Two or more people in one family — or household in tax terms — who earn middle-class wages means they’re likely top earners everywhere in the state except Northern Virginia, where they’d still be at the top end of the middle class.
Northern Virginia’s middle class includes people with incomes from $43,950 to $131,380, according to Pew. On the other end, the area around Blacksburg and Radford have the lowest income range that qualifies for middle-class status, with a range of $32,658 to $97,974 a year.
Most of the state’s middle-class residents live in the Hampton Roads region, where 57 percent of residents have that label, according to Pew. Northern Virginia has the lowest share of middle-class residents, with about 49 percent making enough to be considered as such.
Who wins in each tax plan?
If it’s difficult to estimate what the middle class is, it’s even harder to know how many of those people would be affected by various tax policy proposals.
Tax liability and refunds depend on a number of choices the individual filer makes.

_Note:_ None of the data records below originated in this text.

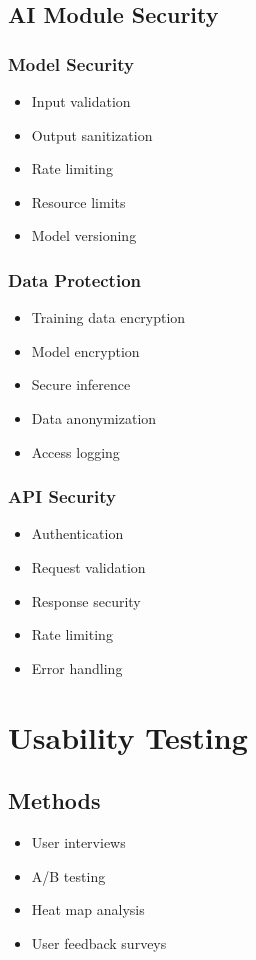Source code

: \subsection{AI Module Security}

\subsubsection{Model Security}
\begin{itemize}
    \item Input validation
    \item Output sanitization
    \item Rate limiting
    \item Resource limits
    \item Model versioning
\end{itemize}

\subsubsection{Data Protection}
\begin{itemize}
    \item Training data encryption
    \item Model encryption
    \item Secure inference
    \item Data anonymization
    \item Access logging
\end{itemize}

\subsubsection{API Security}
\begin{itemize}
    \item Authentication
    \item Request validation
    \item Response security
    \item Rate limiting
    \item Error handling
\end{itemize}

\section{Usability Testing}

\subsection{Methods}
\begin{itemize}
    \item User interviews
    \item A/B testing
    \item Heat map analysis
    \item User feedback surveys
\end{itemize}

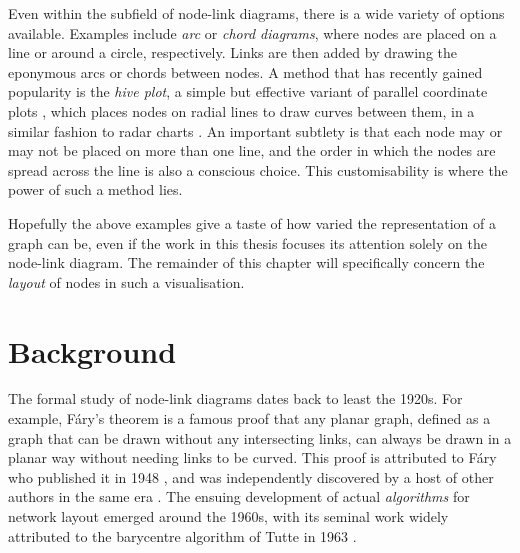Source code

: Even within the subfield of node-link diagrams, there is a wide variety of options available.
Examples include \emph{arc} or \emph{chord diagrams}, where nodes are placed on a line or around a circle, respectively. Links are then added by drawing the eponymous arcs or chords between nodes.
A method that has recently gained popularity is the \emph{hive plot}, a simple but effective variant of parallel coordinate plots \cite{Krzywinski2012}, which places nodes on radial lines to draw curves between them, in a similar fashion to radar charts \cite{Porter2018}. An important subtlety is that each node may or may not be placed on more than one line, and the order in which the nodes are spread across the line is also a conscious choice. This customisability is where the power of such a method lies.

Hopefully the above examples give a taste of how varied the representation of a graph can be, even if the work in this thesis focuses its attention solely on the node-link diagram. The remainder of this chapter will specifically concern the \emph{layout} of nodes in such a visualisation.

\section{Background}
\label{sec:nodes_background}
The formal study of node-link diagrams dates back to least the 1920s. For example, F\'ary's theorem is a famous proof that any planar graph, defined as a graph that can be drawn without any intersecting links, can always be drawn in a planar way without needing links to be curved. This proof is attributed to F\'ary who published it in 1948 \cite{Fary1948}, and was independently discovered by a host of other authors in the same era \cite{Steinitz1922, Wagner1936, Koebe1936, Stein1951}.
The ensuing development of actual \emph{algorithms} for network layout emerged around the 1960s, with its seminal work widely attributed to the barycentre algorithm of Tutte in 1963 \cite{Tutte1963}. 

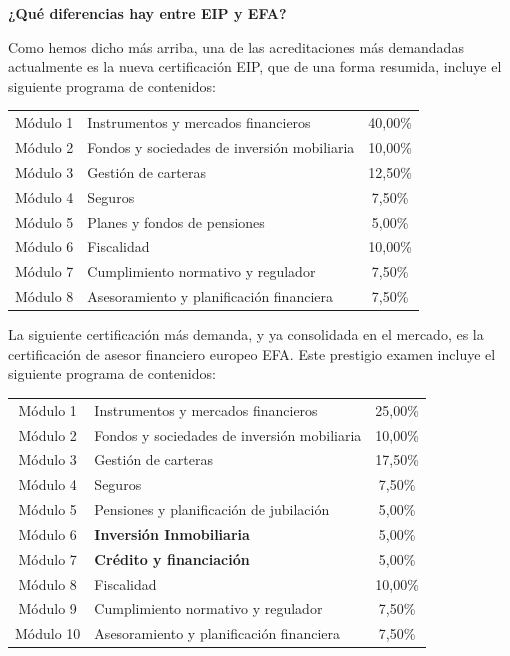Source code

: \documentclass[
  letterpaper,
  DIV=11,
  numbers=noendperiod]{scrreprt}
\begin{document}
\textbf{¿Qué diferencias hay entre EIP y EFA?}

Como hemos dicho más arriba, una de las acreditaciones más demandadas
actualmente es la nueva certificación EIP, que de una forma resumida,
incluye el siguiente programa de contenidos:

\begin{longtable}[]{@{}clc@{}}
\toprule()
\endhead
Módulo 1 & Instrumentos y mercados financieros & 40,00\% \\
Módulo 2 & Fondos y sociedades de inversión mobiliaria & 10,00\% \\
Módulo 3 & Gestión de carteras & 12,50\% \\
Módulo 4 & Seguros & 7,50\% \\
Módulo 5 & Planes y fondos de pensiones & 5,00\% \\
Módulo 6 & Fiscalidad & 10,00\% \\
Módulo 7 & Cumplimiento normativo y regulador & 7,50\% \\
Módulo 8 & Asesoramiento y planificación financiera & 7,50\% \\
\bottomrule()
\end{longtable}

La siguiente certificación más demanda, y ya consolidada en el mercado,
es la certificación de asesor financiero europeo EFA. Este prestigio
examen incluye el siguiente programa de contenidos:

\begin{longtable}[]{@{}clc@{}}
\toprule()
\endhead
Módulo 1 & Instrumentos y mercados financieros & 25,00\% \\
Módulo 2 & Fondos y sociedades de inversión mobiliaria & 10,00\% \\
Módulo 3 & Gestión de carteras & 17,50\% \\
Módulo 4 & Seguros & 7,50\% \\
Módulo 5 & Pensiones y planificación de jubilación & 5,00\% \\
Módulo 6 & \textbf{Inversión Inmobiliaria} & 5,00\% \\
Módulo 7 & \textbf{Crédito y financiación} & 5,00\% \\
Módulo 8 & Fiscalidad & 10,00\% \\
Módulo 9 & Cumplimiento normativo y regulador & 7,50\% \\
Módulo 10 & Asesoramiento y planificación financiera & 7,50\% \\
\bottomrule()
\end{longtable}
\end{document}
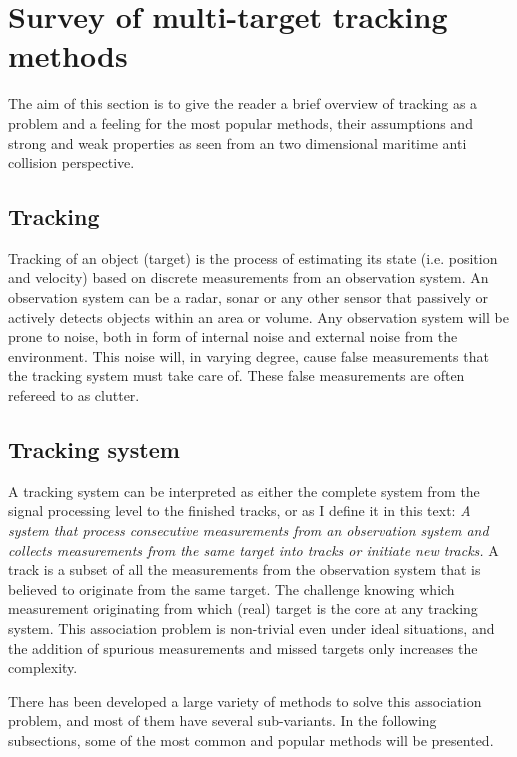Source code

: 
\section{Survey of multi-target tracking methods}
\label{sec:survey}
The aim of this section is to give the reader a brief overview of tracking as a problem and a feeling for the most popular methods, their assumptions and strong and weak properties as seen from an two dimensional maritime anti collision perspective.

\subsection{Tracking}
Tracking of an object (\gls{target}) is the process of estimating its state (i.e. position and velocity) based on discrete \glspl{measurement} from an observation system. An observation system can be a \gls{radar}, sonar or any other sensor that passively or actively detects objects within an area or volume. Any observation system will be prone to noise, both in form of internal noise and external noise from the environment. This noise will, in varying degree, cause false \glspl{measurement} that the tracking system must take care of. These false \glspl{measurement} are often refereed to as \gls{clutter}. 

\subsection{Tracking system}
A tracking system can be interpreted as either the complete system from the signal processing level to the finished tracks, or as I define it in this text: \emph{A system that process consecutive \glspl{measurement} from an observation system and collects \glspl{measurement} from the same \gls{target} into tracks or initiate new tracks.} A track is a subset of all the \glspl{measurement} from the observation system that is believed to originate from the same \gls{target}. The challenge knowing which \gls{measurement} originating from which (real) \gls{target} is the core at any tracking system. This association problem is non-trivial even under ideal situations, and the addition of spurious \glspl{measurement} and missed \glspl{target} only increases the complexity.

There has been developed a large variety of methods to solve this association problem, and most of them have several sub-variants. In the following subsections, some of the most common and popular methods will be presented.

Northam proposed using $215 million of projected revenue from the Tax Cuts and Jobs Act to make the earned income tax credit fully refundable. It’s estimated that more than 600,000 Virginians who make less than $55,000 a year would benefit from that change.
Part of that money comes from revenue the state would hold on to that would have previously been refunded to some taxpayers. In Virginia, residents can’t take the federal standard deduction and itemize their state taxes. But now that the federal standard deduction is much higher than the state’s, taxpayers may be leaving money on the table when deciding to itemize or take the unchanged state standard deduction.
That practice would disproportionately affect middle-class Virginians, Republicans said. The party came up with a plan that would raise the standard deduction, allowing people to itemize deductions on their state taxes while taking the higher federal standard deduction and lifting the restriction on writing off state and local taxes.
Raising the standard deduction would benefit low and middle-income Virginians, the GOP said in a release. A married couple that chooses the higher standard deduction would get $115 more on their refund because of it.
Decoupling — allowing itemization on the state level while taking the federal standard deduction — would get about $800 more for a married couple that owns a home with a combined annual income about $110,000.
And allowing people to continue to deduct property taxes higher than $10,000 will especially benefit homeowners in Northern Virginia, said Del. Tim Hugo, R-Fairfax, who is carrying the party’s tax legislation.
Chris Wodicka, a policy analyst with Richmond-based think tank The Commonwealth Institute, said Hugo is right. The Institute analyzed data from the Internal Revenue Service and found Falls Church was the only locality that had local taxes close to $10,000. Alexandria, Charlottesville and Arlington and Fairfax counties also had real estate tax deductions close to $10,000, but only among taxpayers with incomes more than $200,000.
It’s hard to know how many individual households may take advantage of each of the provisions because there are different ways they could file taxes, but the Joint Legislative Audit and Review Commission estimated the changes would total $594 million.
The Virginia Society of Certified Public Accountants said in an analysis of tax options that raising the standard deduction affects all taxpayers and decoupling would benefit taxpayers in higher income brackets, since it is most beneficial when filers have several big-ticket write-offs, like a mortgage-interest payment.